= Goal of the exercise =
Change "minimum" to "maximum" in the rows that begin at the line containing "At which label does Remaining" and stop after the line containing "At which label does Total", keeping everything else the same. Return only those lines, without the pictures.

= Supplied data =
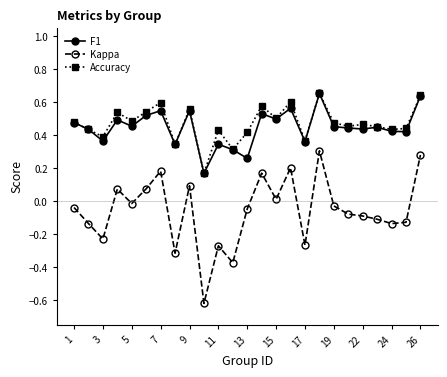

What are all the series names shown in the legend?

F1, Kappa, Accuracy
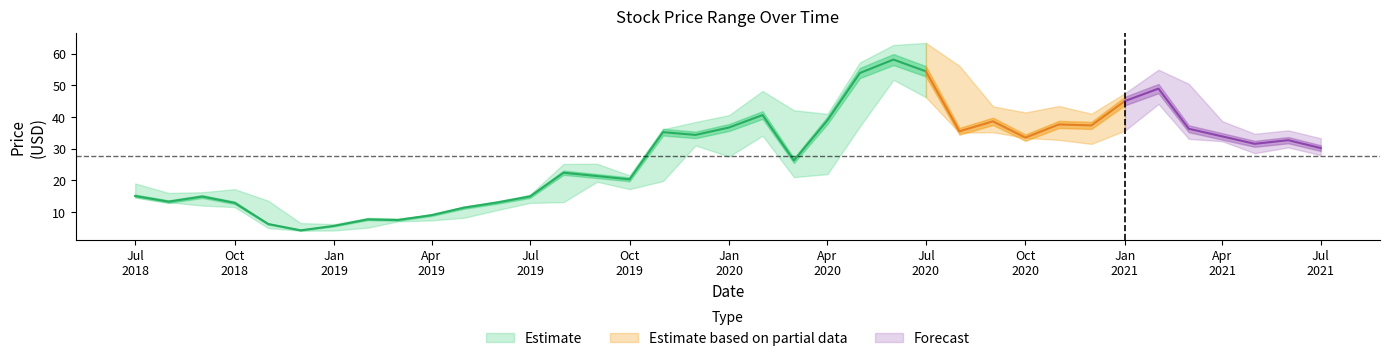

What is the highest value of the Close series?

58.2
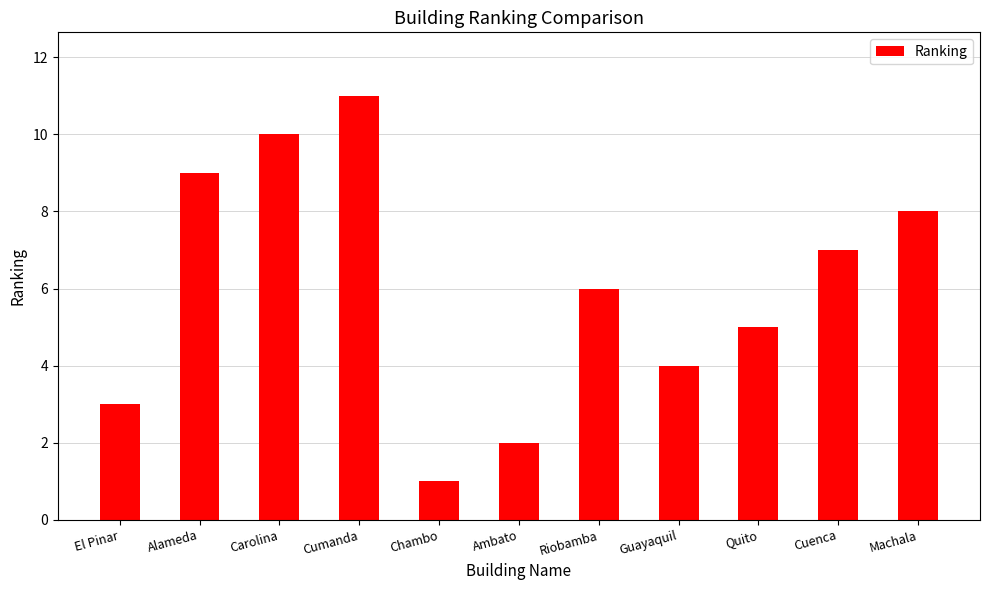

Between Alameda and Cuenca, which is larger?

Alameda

...

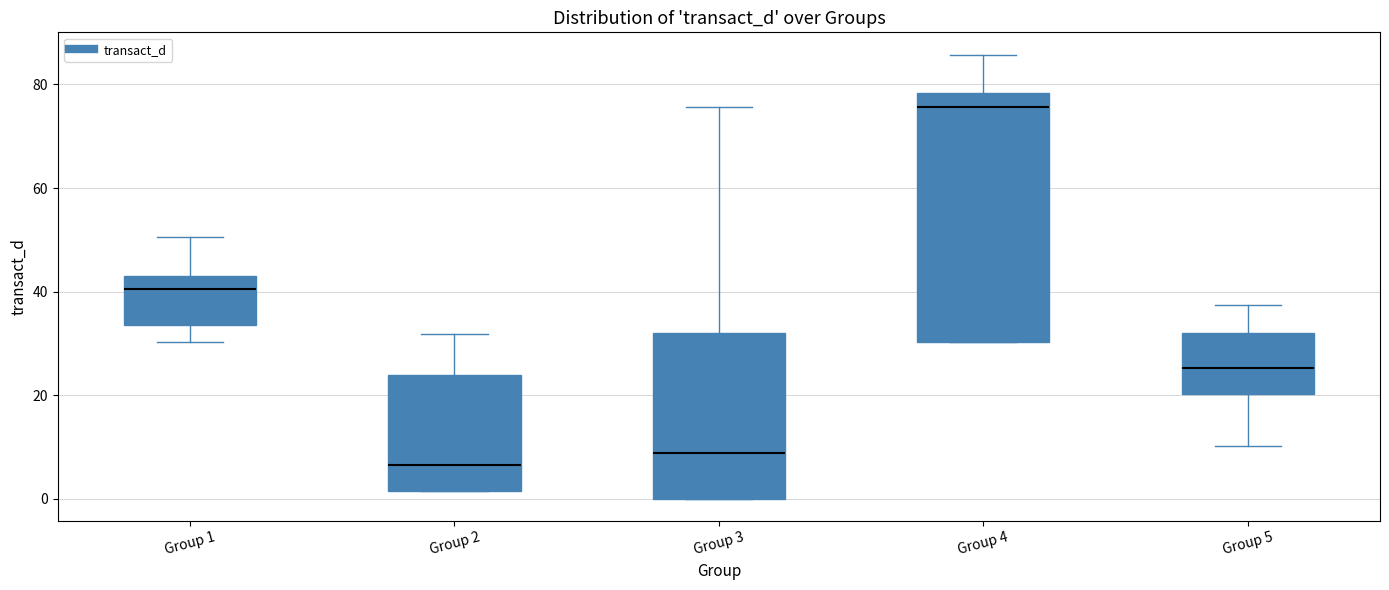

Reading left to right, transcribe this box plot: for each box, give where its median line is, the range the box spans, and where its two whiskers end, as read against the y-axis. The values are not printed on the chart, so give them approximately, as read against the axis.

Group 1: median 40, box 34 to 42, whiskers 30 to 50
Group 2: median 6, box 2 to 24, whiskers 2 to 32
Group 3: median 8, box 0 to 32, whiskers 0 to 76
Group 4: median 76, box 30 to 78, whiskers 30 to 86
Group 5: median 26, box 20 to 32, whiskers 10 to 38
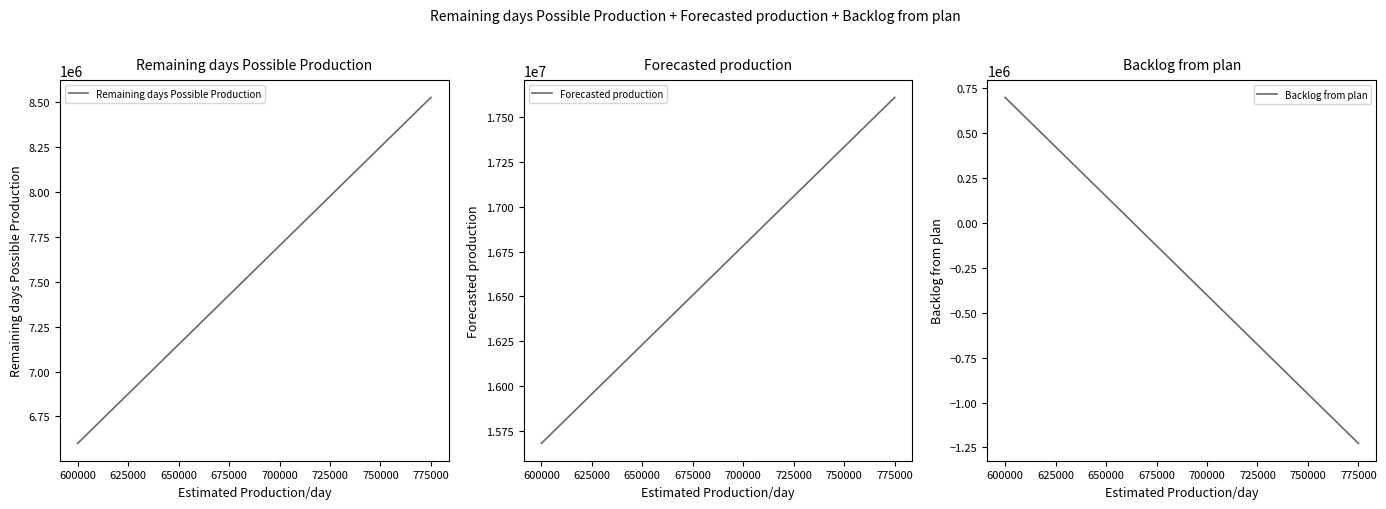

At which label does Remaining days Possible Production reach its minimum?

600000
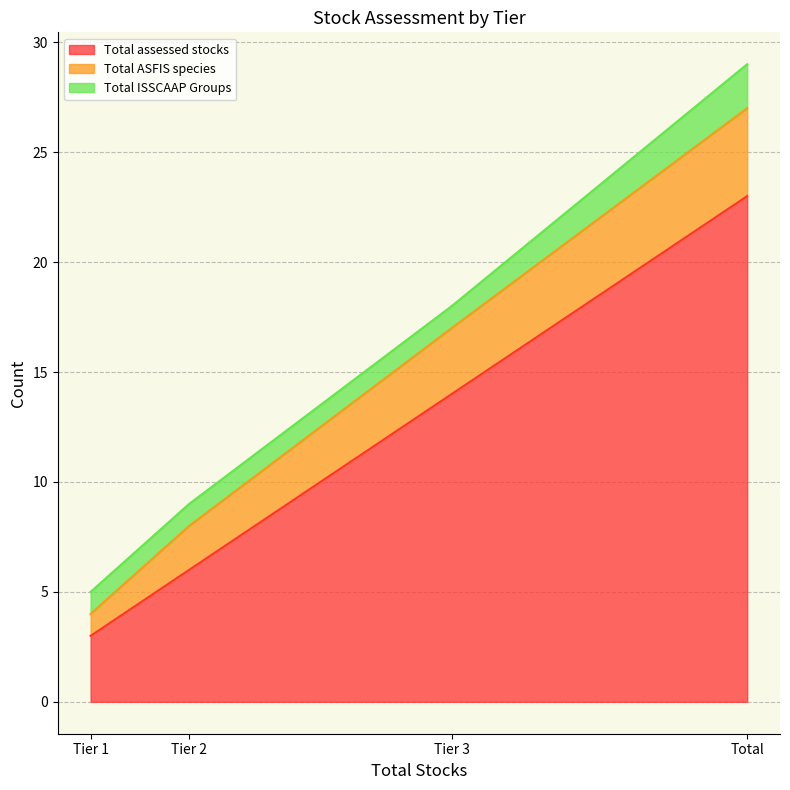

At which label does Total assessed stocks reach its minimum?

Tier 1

==

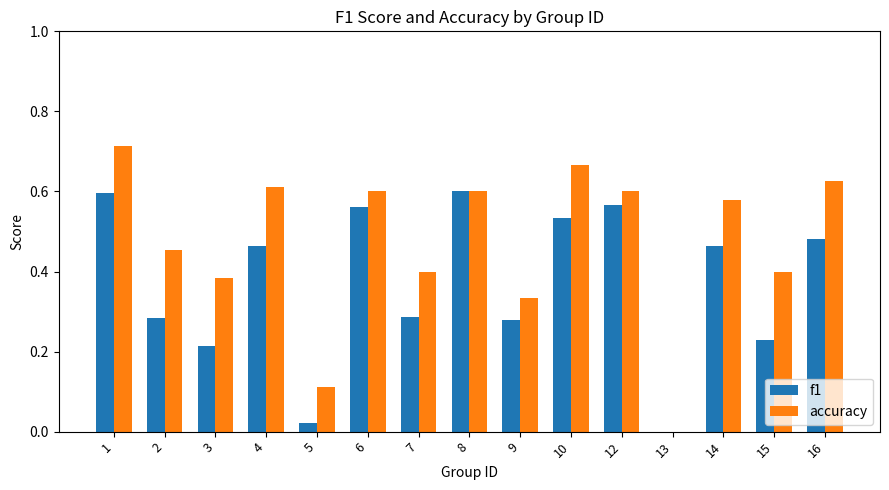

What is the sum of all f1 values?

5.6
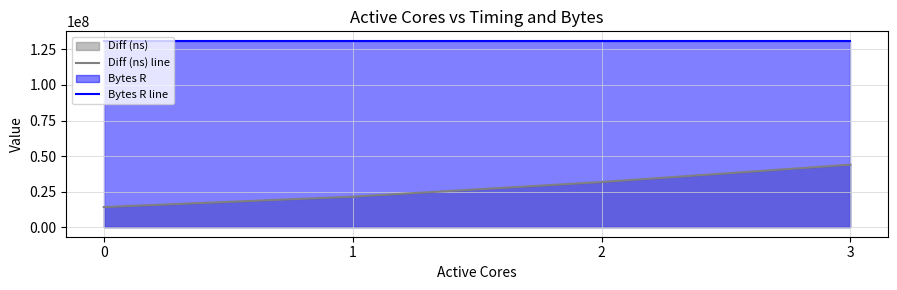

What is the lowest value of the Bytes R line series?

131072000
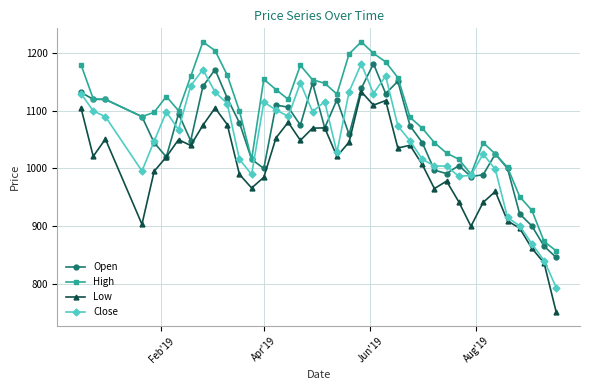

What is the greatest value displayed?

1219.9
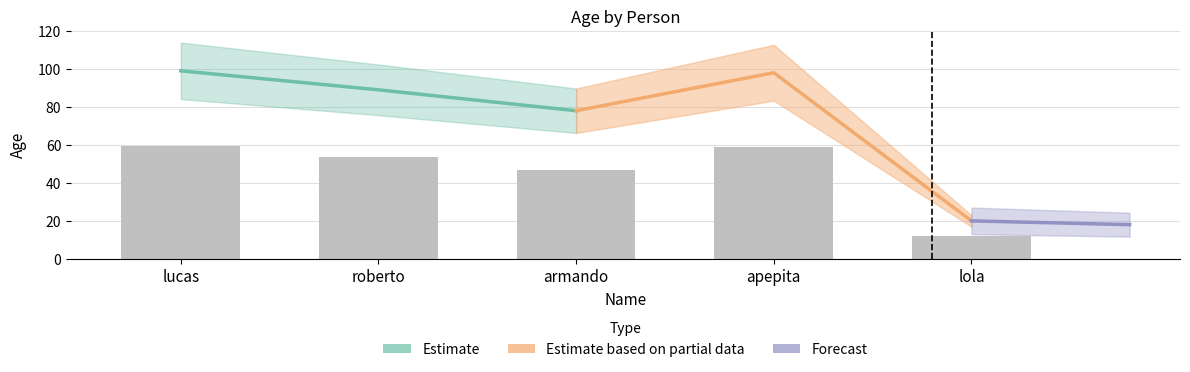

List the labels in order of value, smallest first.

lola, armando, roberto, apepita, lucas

= Response for this exercise =
At which label does Remaining days Possible Production reach its maximum?

600000

At which label does Total assessed stocks reach its maximum?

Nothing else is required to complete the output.